--- TEXT SECTION ---

Daniel Hahn (editor)

In Other Words, the journal of the BCLT, is something of a strange beast: it looks like an a academic journal, but reads like a chaotic, passionate, thrilling and exasperating conversation between all your cleverest friends (if, of course, all your cleverest friends were translators). Poised somewhere between serious academic periodical, in-house trade magazine, and newsletter of the literary-translation world, it bursts with a wealth of discussion, debate and commentary, a kind of joyous multivocality, that makes it a far more entertaining read than anything else of the sort.

 

 

Issue 38 is no exception: there are reports on the Centre's outreach work, on in-school translation workshops, summer schools and mentoring schemes; there's a whole section dedicated to the special challenges of translating music and lyrics, with articles ranging from the entertainingly chatty to the ferociously academic; and there are the kind of reflections and celebrations of translation and translators that this journal does better than any other.

--- SUPPLIED RECORDS ---

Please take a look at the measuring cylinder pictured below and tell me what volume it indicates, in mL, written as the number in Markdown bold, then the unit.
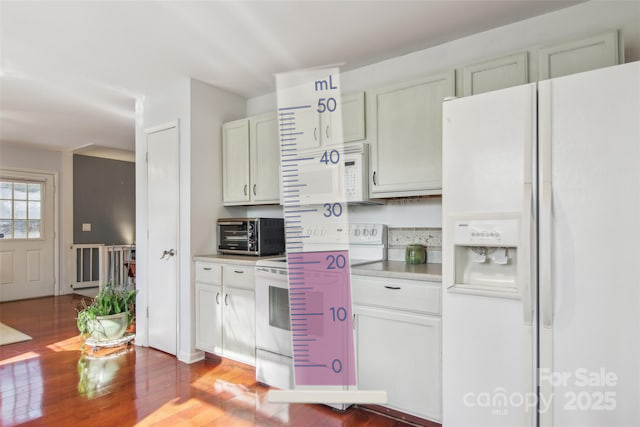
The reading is **22** mL
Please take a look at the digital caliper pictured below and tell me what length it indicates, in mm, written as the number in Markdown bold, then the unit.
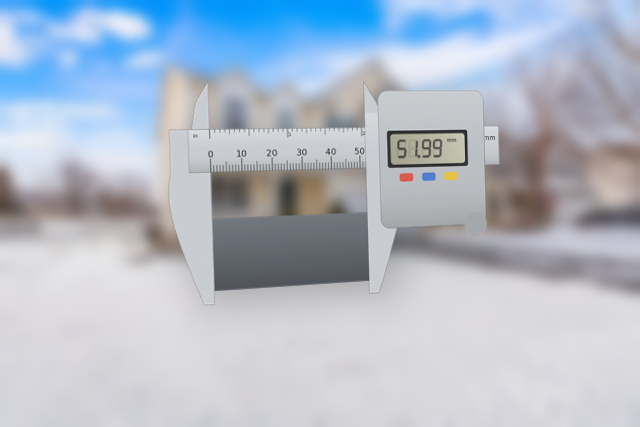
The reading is **51.99** mm
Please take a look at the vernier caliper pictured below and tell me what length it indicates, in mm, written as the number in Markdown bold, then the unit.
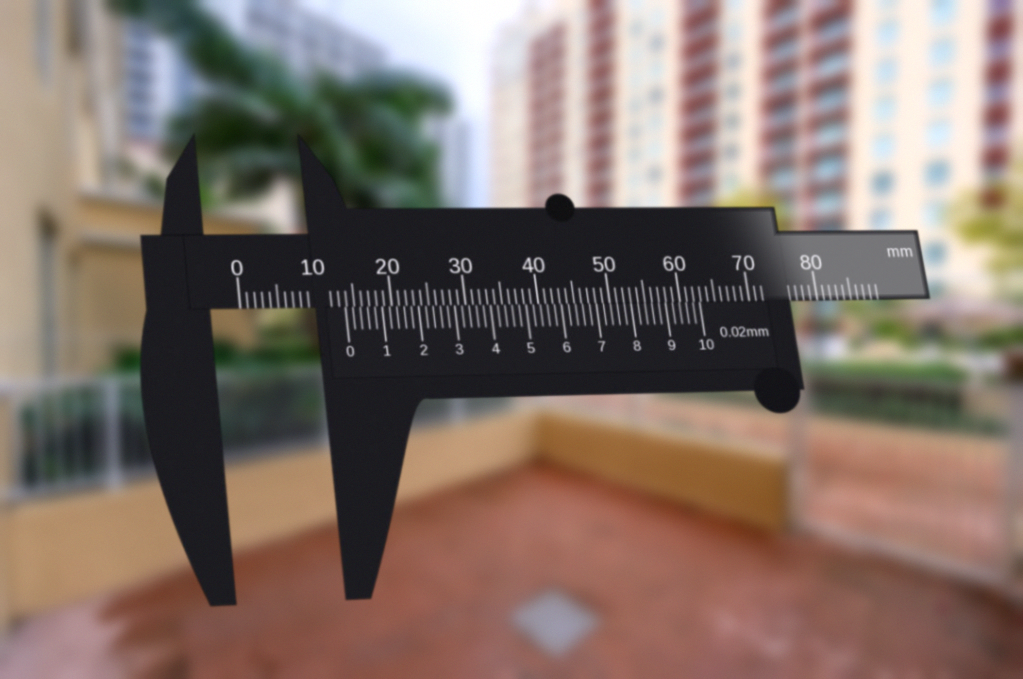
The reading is **13.8** mm
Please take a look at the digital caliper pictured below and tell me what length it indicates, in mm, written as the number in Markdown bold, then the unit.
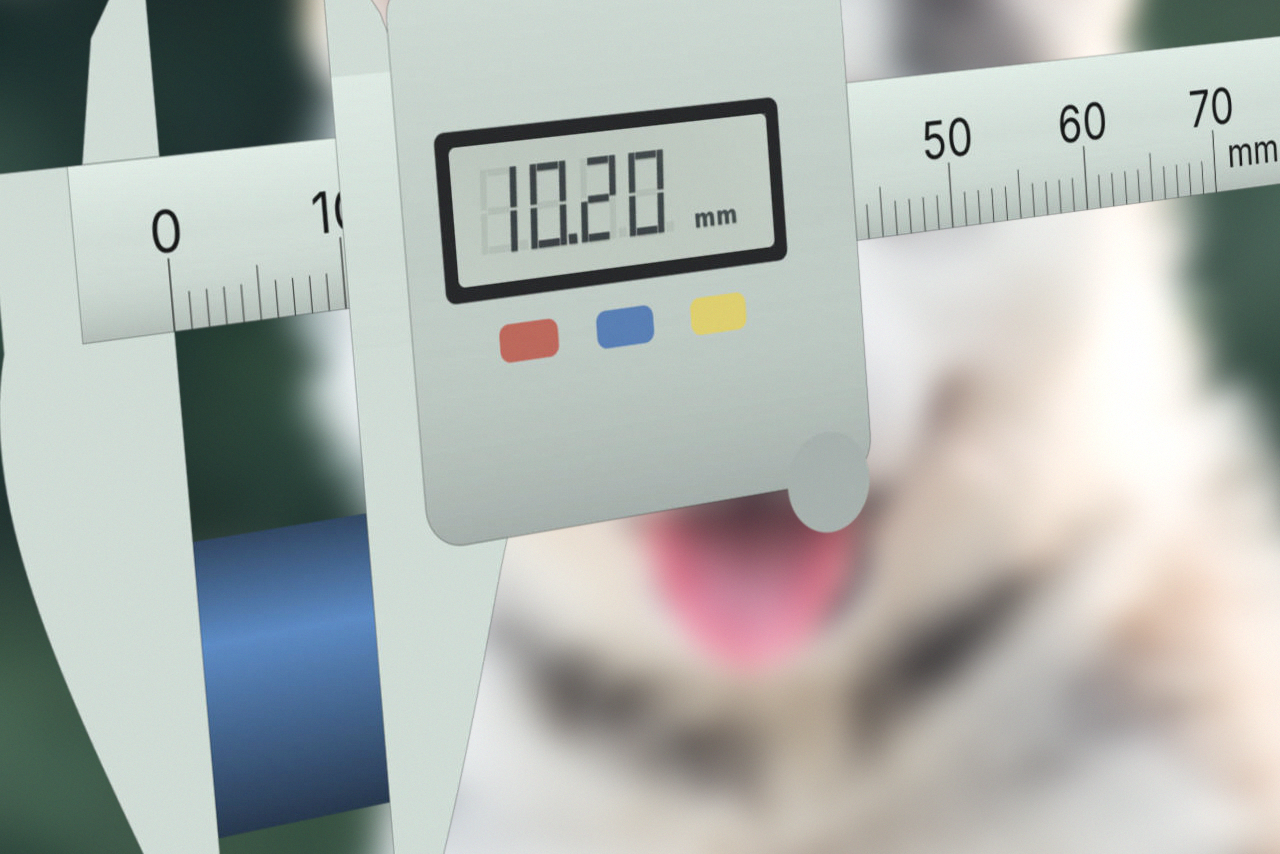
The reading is **10.20** mm
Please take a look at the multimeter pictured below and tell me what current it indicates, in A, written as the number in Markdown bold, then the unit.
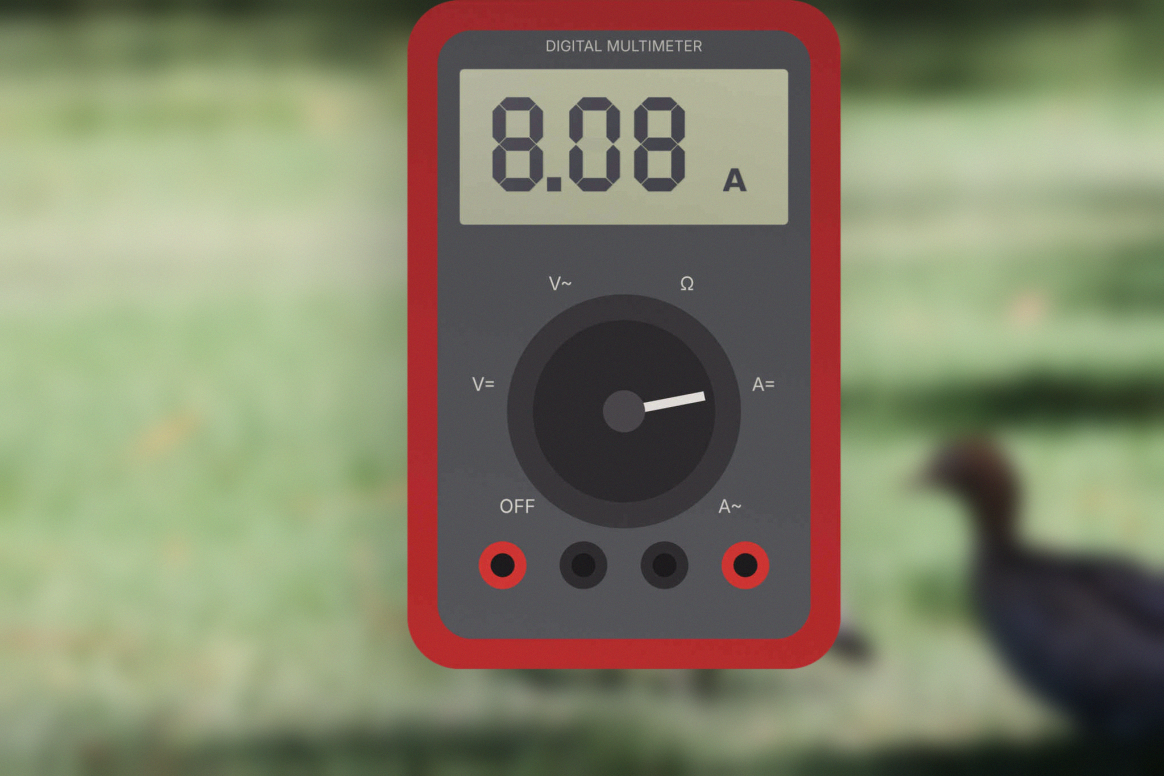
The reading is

---

INSTRUCTION 1> Which lines of the records contain the string "below", matching case exactly? Find each one and copy it out.
INSTRUCTION 2> Can you carry on the passage on In Other Words from its last sentence?
The passage on In Other Words and the records are unrelated material.

EXERCISE RESULT 1>
Please take a look at the measuring cylinder pictured below and tell me what volume it indicates, in mL, written as the number in Markdown bold, then the unit.
Please take a look at the digital caliper pictured below and tell me what length it indicates, in mm, written as the number in Markdown bold, then the unit.
Please take a look at the vernier caliper pictured below and tell me what length it indicates, in mm, written as the number in Markdown bold, then the unit.
Please take a look at the digital caliper pictured below and tell me what length it indicates, in mm, written as the number in Markdown bold, then the unit.
Please take a look at the multimeter pictured below and tell me what current it indicates, in A, written as the number in Markdown bold, then the unit.

EXERCISE RESULT 2>
Amongst these, the late Stanley Mitchell's surprisingly raw and personal account of completing his monumental Penguin Classics translation of Eugene Onegin stands out a mile; and a short piece by Guatemalan-American novelist Eduardo Halfon, on the pleasures and terrors of seeing your work translated multiply between languages and back again, is touching, strange, and weirdly hilarious.

 

 

Daniel Hahn, IOW's editor, notes that in a publishing industry racked by constant pronunciations of doom, translated fiction seems in shockingly rude health. In its confidence and scope, in its way of cramming so much worth reading between two flimsy covers - and, let's face it, in the fact that your reviewer has just read through most of an academic journal and doesn't want to kill himself - In Other Words reflects a confident sense of possibility and purpose.